Mr Donnelly told the HSE chairman Ciarán Devane that new research had revealed “stark variations” in the number of outpatients being seen by consultants in the same speciality in different hospitals, although he said in some cases there may be valid reasons for such differences.
He also expressed concern that there had been a fall in outpatient activity in some hospitals.
Mr Donnelly also sought the HSE to give a greater focus to people who are waiting for their first appointment to see a specialist in an outpatient clinic.
He said the Health Service Executive in the national service plan agreement with the Government had committed that there would be a ratio of one new patient seen for every two who were brought back for a repeat visit.
“The HSE is not meeting this target. This needs to be delivered to ensure more new patients are treated”, the Minister told the HSE chairman in a letter in late May which has been circulated within parts of the health system.
The Minister separately told the Health Service Executive board that he wanted it to ensure that each of the 2,000 medical specialists who had signed up for the new public patient-only contract with the State carried out “one additional outpatient clinic per week, specifically for new patients who are on the waiting lists”.
The move by the Minister to link funding for new consultant positions to productivity in hospitals from next year would represent a significant policy change.
However, he said it was “absolutely imperative that we push the system to deliver better access to patients, via improvements in productivity, in tandem with increased funding”.
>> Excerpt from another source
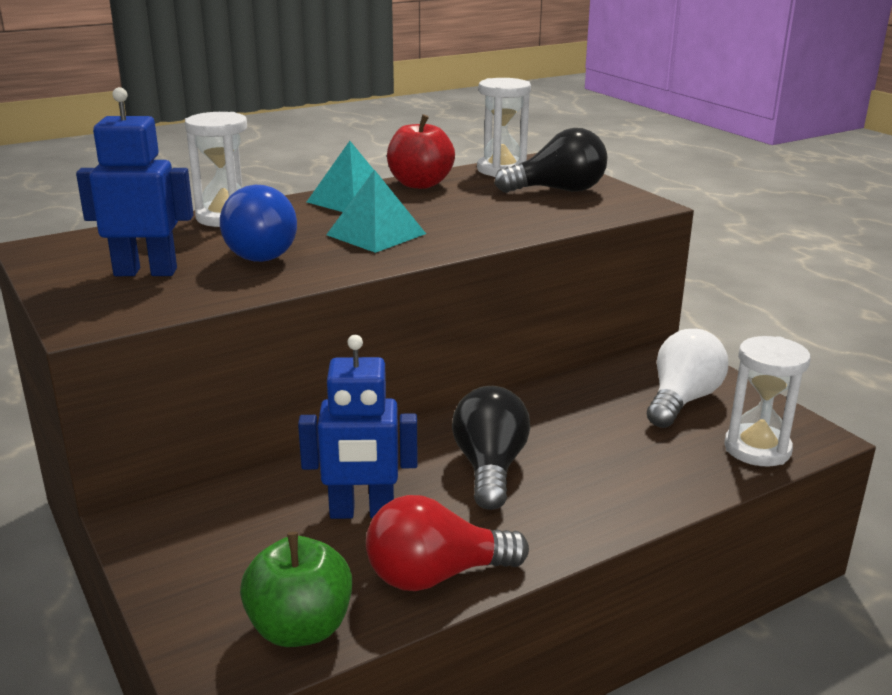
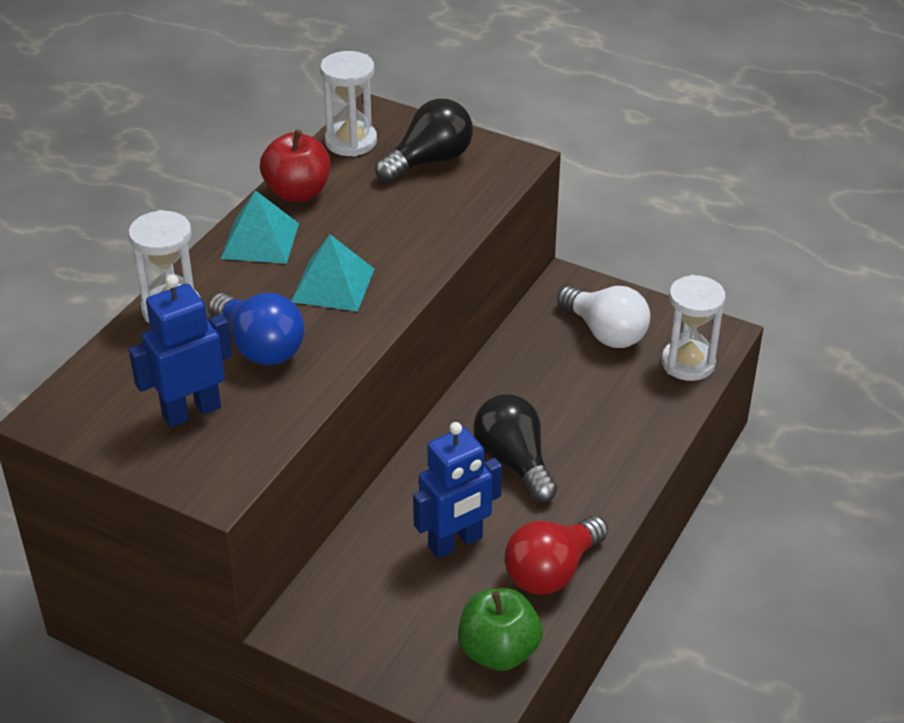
camera: 30 degrees left, 15 degrees up
white light bulb [647,329,728,428] -> white light bulb turned 135 degrees clockwise [557,286,650,348]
A new system, known as the Health Performance Visualisation Platform (HPVP), will allow the Health Service Executive to publish data on activity in hospitals including “outpatient productivity by site and specialism”.
This data is expected to become publicly available in the coming days.
Mr Donnelly told Mr Devane the importance of comparative data was “to identify areas that require analysis and improvement. He said it would then be the responsibility of local management/leadership “to identify the root cause and correct it”.
Mr Donnelly said that in the budget for 2025 new consultant posts will be prioritised for large hospitals that were using the new HPVP system to demonstrate activity and where consultants were performing a similar volume of outpatient appointments to their peers in other hospitals.